Tesla co-founder’s battery recycling firm gets a cushy $700M investment round

Redwood Materials, a battery recycling company founded by Tesla co-founder J.B. Straubel, has announced a $700 million investment round from external investors. The round was led by funds and accounts advised by T. Rowe Price Associates, Inc., and includes contributions from Goldman Sachs Asset Management, Baillie Gifford, Canada Pension Plan Investment Board, and Fidelity. Additionally, Series B investors included Amazon’s Climate Pledge Fund, Capricorn’s Technology Impact Fund, Breakthrough Energy Ventures, Valor Equity Partners, Emerson Collective, and Franklin Templeton.

In an attempt to keep up with the growing market of car manufacturers and other transportation companies transitioning to electrification, Redwood knows that the demand for lithium-ion batteries and other materials crucial to their operation will need to be reused. Redwood’s ultimate goal is to create a “closed-loop supply chain for electric vehicles and energy products, making them truly sustainable and continuing to drive down the costs for batteries,” the company said.

_ _ _ _

> **PROBLEMS TO WORK ON**
[A] In the records, switch "ухудшились" to "ослабли" in the lines from the one containing "На фоне повышения" through the one containing "Несмотря на рост", inclusive. Write out only those lines, with nothing else changed.
[B] Please continue the article about Redwood Materials' $700 million investment round from the point where it stops.
The article and the records were taken from unrelated sources.

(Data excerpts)
_ _ _ _

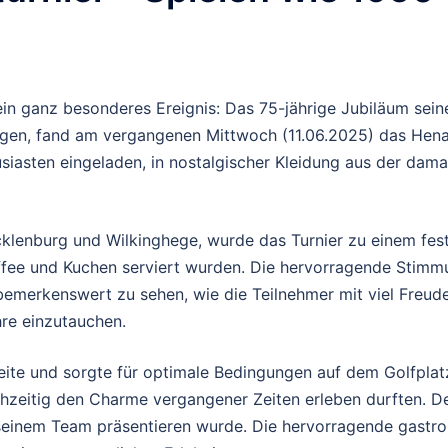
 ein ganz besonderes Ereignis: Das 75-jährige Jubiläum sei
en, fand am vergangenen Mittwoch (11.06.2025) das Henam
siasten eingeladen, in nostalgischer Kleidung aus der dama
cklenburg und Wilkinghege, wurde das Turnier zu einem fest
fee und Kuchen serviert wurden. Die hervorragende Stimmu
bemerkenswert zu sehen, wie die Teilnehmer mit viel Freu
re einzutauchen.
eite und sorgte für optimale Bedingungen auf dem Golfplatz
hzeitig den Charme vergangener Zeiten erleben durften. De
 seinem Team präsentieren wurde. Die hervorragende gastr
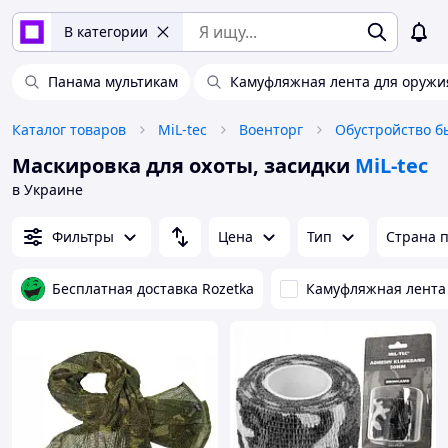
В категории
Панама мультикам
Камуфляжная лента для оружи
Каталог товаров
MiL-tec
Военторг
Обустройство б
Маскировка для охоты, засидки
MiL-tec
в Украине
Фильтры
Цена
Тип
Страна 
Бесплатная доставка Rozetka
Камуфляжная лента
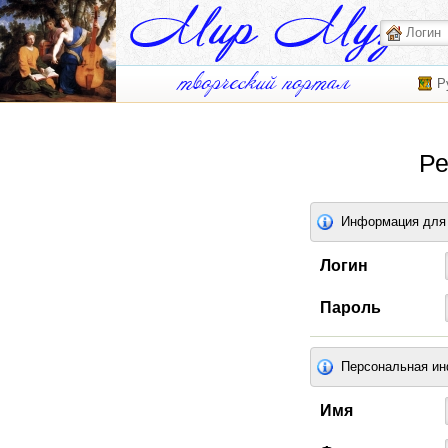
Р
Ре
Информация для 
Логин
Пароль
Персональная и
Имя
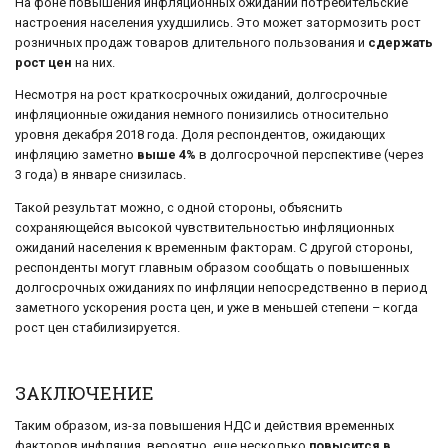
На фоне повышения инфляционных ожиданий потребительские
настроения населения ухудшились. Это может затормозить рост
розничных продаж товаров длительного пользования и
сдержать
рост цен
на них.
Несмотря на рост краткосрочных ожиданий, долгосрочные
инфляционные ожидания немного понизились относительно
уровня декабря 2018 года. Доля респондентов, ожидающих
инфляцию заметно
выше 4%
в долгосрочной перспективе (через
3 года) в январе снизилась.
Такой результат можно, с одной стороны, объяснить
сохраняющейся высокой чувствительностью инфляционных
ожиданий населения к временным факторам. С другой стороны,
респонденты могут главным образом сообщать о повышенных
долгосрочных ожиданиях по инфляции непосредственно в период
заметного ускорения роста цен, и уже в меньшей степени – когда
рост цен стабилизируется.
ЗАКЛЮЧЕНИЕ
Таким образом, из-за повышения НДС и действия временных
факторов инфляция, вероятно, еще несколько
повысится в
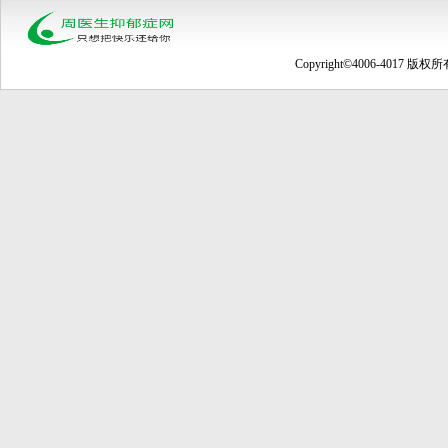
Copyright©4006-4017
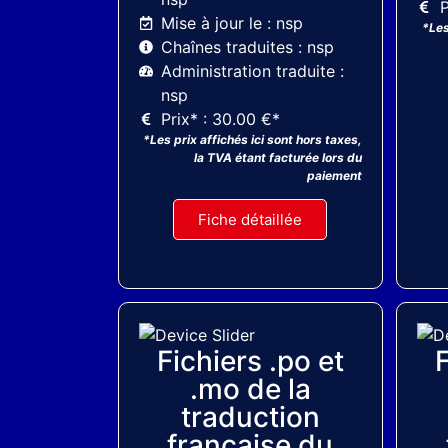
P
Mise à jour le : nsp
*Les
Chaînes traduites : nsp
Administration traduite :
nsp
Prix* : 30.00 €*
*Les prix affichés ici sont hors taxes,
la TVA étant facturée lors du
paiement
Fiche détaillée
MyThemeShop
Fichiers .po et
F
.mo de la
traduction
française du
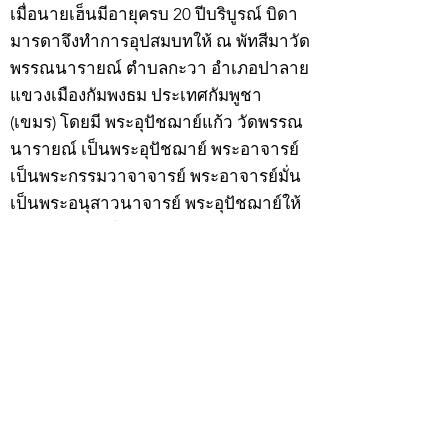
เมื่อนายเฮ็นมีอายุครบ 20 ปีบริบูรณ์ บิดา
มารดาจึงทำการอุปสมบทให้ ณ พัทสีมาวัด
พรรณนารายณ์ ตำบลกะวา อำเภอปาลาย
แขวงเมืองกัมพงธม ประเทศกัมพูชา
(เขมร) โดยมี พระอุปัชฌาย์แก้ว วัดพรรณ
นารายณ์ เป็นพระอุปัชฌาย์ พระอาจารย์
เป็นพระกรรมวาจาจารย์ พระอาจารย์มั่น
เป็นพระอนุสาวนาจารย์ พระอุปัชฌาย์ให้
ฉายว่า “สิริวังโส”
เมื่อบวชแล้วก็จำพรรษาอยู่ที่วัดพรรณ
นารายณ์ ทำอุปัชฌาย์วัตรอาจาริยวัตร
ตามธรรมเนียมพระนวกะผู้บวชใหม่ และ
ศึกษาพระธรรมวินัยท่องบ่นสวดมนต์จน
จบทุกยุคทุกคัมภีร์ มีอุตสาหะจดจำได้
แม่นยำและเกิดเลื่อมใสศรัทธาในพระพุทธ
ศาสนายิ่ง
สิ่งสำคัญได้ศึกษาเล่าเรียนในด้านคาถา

_ _ _ _

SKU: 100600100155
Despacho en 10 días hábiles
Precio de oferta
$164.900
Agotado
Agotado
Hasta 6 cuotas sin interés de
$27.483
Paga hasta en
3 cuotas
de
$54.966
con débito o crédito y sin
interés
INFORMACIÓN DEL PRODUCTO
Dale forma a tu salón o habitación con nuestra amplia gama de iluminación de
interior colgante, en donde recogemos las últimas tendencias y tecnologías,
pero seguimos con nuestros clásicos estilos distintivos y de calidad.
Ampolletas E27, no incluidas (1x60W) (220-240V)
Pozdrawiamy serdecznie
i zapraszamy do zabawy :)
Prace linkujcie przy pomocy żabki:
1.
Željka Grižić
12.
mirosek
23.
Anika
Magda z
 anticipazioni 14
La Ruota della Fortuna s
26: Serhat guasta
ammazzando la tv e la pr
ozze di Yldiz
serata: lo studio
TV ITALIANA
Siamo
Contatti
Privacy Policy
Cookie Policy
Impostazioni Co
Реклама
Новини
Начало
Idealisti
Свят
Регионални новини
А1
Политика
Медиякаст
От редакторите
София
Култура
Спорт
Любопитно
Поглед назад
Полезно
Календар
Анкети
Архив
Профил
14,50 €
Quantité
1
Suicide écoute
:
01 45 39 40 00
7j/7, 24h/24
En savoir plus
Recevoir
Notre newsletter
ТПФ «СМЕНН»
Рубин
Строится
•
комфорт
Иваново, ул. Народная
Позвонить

_ _ _ _

> **ANSWERS FOR THE EXERCISE**
[A]
На фоне повышения инфляционных ожиданий потребительские
настроения населения ослабли. Это может затормозить рост
розничных продаж товаров длительного пользования и
сдержать
рост цен
на них.
Несмотря на рост краткосрочных ожиданий, долгосрочные

[B]
Credit: Redwood Materials

After opening up a new facility near Tesla’s Gigafactory Nevada earlier this year, Redwood plans to expand its recycling efforts to make batteries more Earth-friendly and cost-effective, a plan that Straubel outlined.

“With this capital, Redwood will be able to accelerate our mission to make battery materials sustainable and affordable, accomplishing the change we need in the world with a circular economy,” Straubel, CEO of Redwood Materials, said. “We’re grateful for these strategic investors who bring decades of experience investing in and supporting companies that build transformative technology and who understand the mission and value of what Redwood is working to achieve.”

Battery manufacturing efforts are expanding through third-party suppliers and automotive manufacturers. Tesla is one of the most notable, holding several partnerships with companies like Panasonic, LG Chem, and CATL for its battery needs. Other companies, like Volkswagen, have also outlined massive battery cell manufacturing goals through the next decade and beyond, preparing for a large-scale offensive as the race for EVs continues.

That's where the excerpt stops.